Jennifer Phelps, sister-in-law to Annamaria Phelps, said, “We actually talked to the state police a couple of weeks ago. They’re actively working some leads, so we’re very optimistic that we’ll have answers.”
“I feel like for my husband and my sister-in-law’s sake — well, really the whole family just wants to know what happened to their loved one,” she said.
Phelps said, “There’s only so much closure you can have because they are gone. But to put the right person behind bars so they can’t hurt anybody else I think would be our ultimate goal.”
Michael Knobling, brother of David Knobling, also wants the killer or killers caught but is not optimistic it will happen.
“We lost hope years ago. In my opinion, about the only way it’s going to be solved is somebody’s on their deathbed and knows something and wants a clear conscience,” Knobling said.
Knobling said his older brother “kept up with a bunch of friends from the old neighborhood and their parents. He was just a really nice guy. He would do anything to help anybody out — a loan-you-the-shirt-off-his-back kind of guy.”
Robert Dowski, brother of Rebecca Dowski, said, “Well, after 30 years, it’s hard to be hopeful but, yeah, sure, you’d like them to be solved.”
“I’ve stayed in touch with the authorities through Bill Thomas,” Dowski said. “The FBI reached out to all the families (seven) years ago, giving us an update but recently has not said much.”
Dowski was 11 years older than Rebecca, who was the youngest of five siblings and a student at the College of William & Mary at the time she was killed.
He visited her when she was attending high school in Paris. “She was very much into sports. She was very athletic, very outgoing. Great kid,” he said.
“I left home when I was 18 to go to college and never went back and really hadn’t seen her a lot. She was supposed to come to my house in Atlanta that year for Thanksgiving and obviously never made it,” said Dowski, who now lives in Colorado.

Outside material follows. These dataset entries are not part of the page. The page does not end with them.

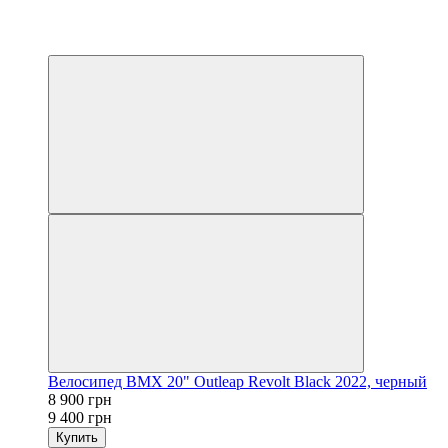
−5%
3
3
Велосипед BMX 20" Outleap Revolt Black 2022, черный
8 900 грн
9 400 грн
Купить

Thomas is upbeat about law enforcement prospects.
“We’re feeling more optimistic about the case than we ever have before. The FBI is still sending samples in for testing. We’re excited about the new tests,” he said.

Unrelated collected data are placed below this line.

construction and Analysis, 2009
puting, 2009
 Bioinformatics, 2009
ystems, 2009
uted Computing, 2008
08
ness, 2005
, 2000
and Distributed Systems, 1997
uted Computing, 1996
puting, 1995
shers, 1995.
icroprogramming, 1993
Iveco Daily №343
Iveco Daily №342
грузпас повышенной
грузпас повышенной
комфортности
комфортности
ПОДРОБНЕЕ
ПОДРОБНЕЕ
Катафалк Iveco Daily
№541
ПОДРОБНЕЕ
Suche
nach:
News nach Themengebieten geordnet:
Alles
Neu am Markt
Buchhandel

He conceded that the pace is sometimes frustrating. Violent crime investigations, for instance, are of less priority with the FBI than combating terrorism, Thomas said.
The bottom line, he said, is that the FBI needs more resources.
Cathleen Thomas graduated from the Naval Academy in 1981 in just the second class with women to graduate.
She had to hide her sexual orientation, Bill Thomas said. At the time, gays were not permitted in the Navy.
By 1986, she had left the service and was working as a stockbroker in Virginia Beach.
She and Dowski last were seen on Thursday night, Oct. 9, 1986, when they went out to get something to eat. The car was not found until that Sunday, 2½ days later.
In August, standing near the spot where Cathleen’s car was found, Thomas said, “I’ve never been here at night. I’m told that it’s extremely dark, there are no streetlights. So I get the idea if you were a young person and wanted to be alone, this might be a great place to go.”
Authorities believe they were killed outside the car and then placed back inside.
Thomas was in the small hatchback area, and Dowski in the rear seat. There were indications the women had been tied up.
In addition to cut throats, the two also had been strangled, and diesel fuel or kerosene had been poured on their bodies, apparently in an attempt to set the car on fire.
Thomas said, “The not knowing is really troubling. We’d like to know what happened and why. I’m not saying I’m going to be satisfied with the explanation when the family gets it, but we’d still like to know what happened that night and the why.”
Asked if he would like to see justice meted out for the killer or killers, Thomas said, “I reserve the right to change my mind if we ever had someone to focus our attention on, but that doesn’t resonate with me now.
“People have asked me about closure, and I don’t think there is such a thing because you’ve still lost your loved one — whether they’ve died from natural causes or they’ve died in this terrible way,” he said.
“I think you kind of incorporate it into your life a little bit,” Thomas said. Nevertheless, “I believe in my heart of hearts this case can be solved.”